* **Activity**: Only the pictures are to be left out, and the rest of the entries should be reproduced exactly.

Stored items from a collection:

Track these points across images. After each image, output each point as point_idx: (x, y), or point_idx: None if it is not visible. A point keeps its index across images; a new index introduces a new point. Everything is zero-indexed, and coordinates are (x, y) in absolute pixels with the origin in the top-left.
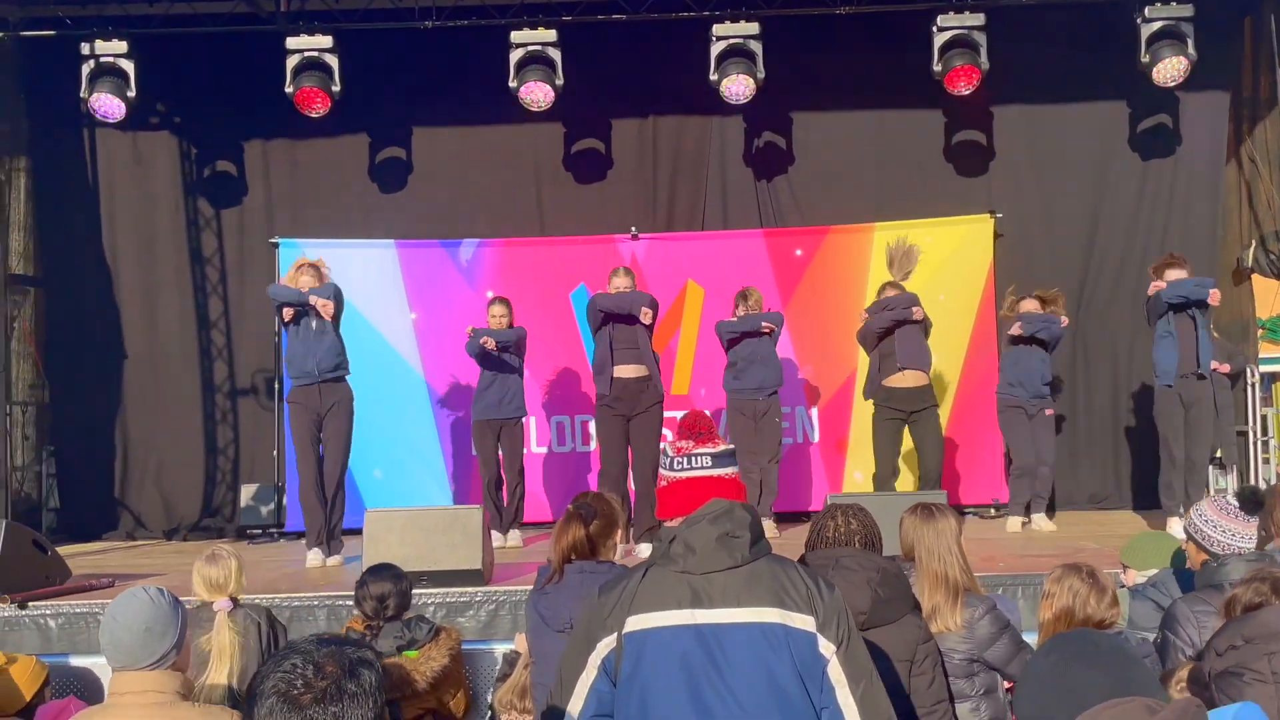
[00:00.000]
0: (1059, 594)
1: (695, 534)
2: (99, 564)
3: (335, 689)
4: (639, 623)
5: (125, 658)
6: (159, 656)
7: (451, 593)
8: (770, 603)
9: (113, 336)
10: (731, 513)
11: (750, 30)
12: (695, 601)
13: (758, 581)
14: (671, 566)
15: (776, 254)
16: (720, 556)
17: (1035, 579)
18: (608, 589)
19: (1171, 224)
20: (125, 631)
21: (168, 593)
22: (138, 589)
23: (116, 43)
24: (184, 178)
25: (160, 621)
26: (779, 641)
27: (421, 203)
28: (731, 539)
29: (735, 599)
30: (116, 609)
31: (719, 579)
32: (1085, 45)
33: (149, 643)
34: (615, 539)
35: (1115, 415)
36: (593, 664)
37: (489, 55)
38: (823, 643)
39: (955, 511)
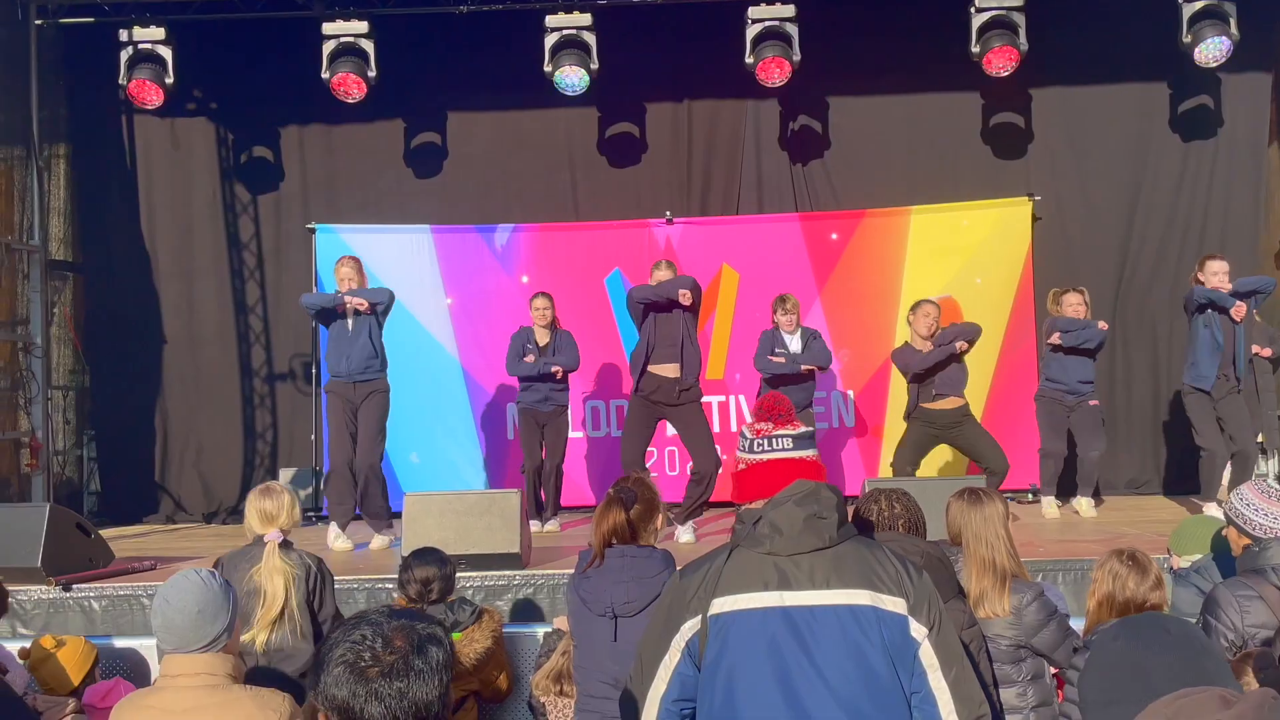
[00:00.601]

* **Result of this task**:
Track these points across images. After each image, output each point as point_idx: (x, y), or point_idx: None if it is not visible. A point keeps its index across images; a new index introduces a new point. Everything is zero-indexed, and coordinates are (x, y) in absolute pixels with the origin in the top-left.
[00:00.000]
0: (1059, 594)
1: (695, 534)
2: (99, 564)
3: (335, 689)
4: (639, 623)
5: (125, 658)
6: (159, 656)
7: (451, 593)
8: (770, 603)
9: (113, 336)
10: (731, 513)
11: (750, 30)
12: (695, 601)
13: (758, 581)
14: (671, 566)
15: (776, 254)
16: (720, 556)
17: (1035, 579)
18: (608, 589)
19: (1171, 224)
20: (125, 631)
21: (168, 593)
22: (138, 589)
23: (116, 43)
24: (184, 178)
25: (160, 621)
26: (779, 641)
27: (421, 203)
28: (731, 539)
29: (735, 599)
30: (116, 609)
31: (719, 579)
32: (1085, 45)
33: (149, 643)
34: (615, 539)
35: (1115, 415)
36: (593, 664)
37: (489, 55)
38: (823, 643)
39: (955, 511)
[00:00.601]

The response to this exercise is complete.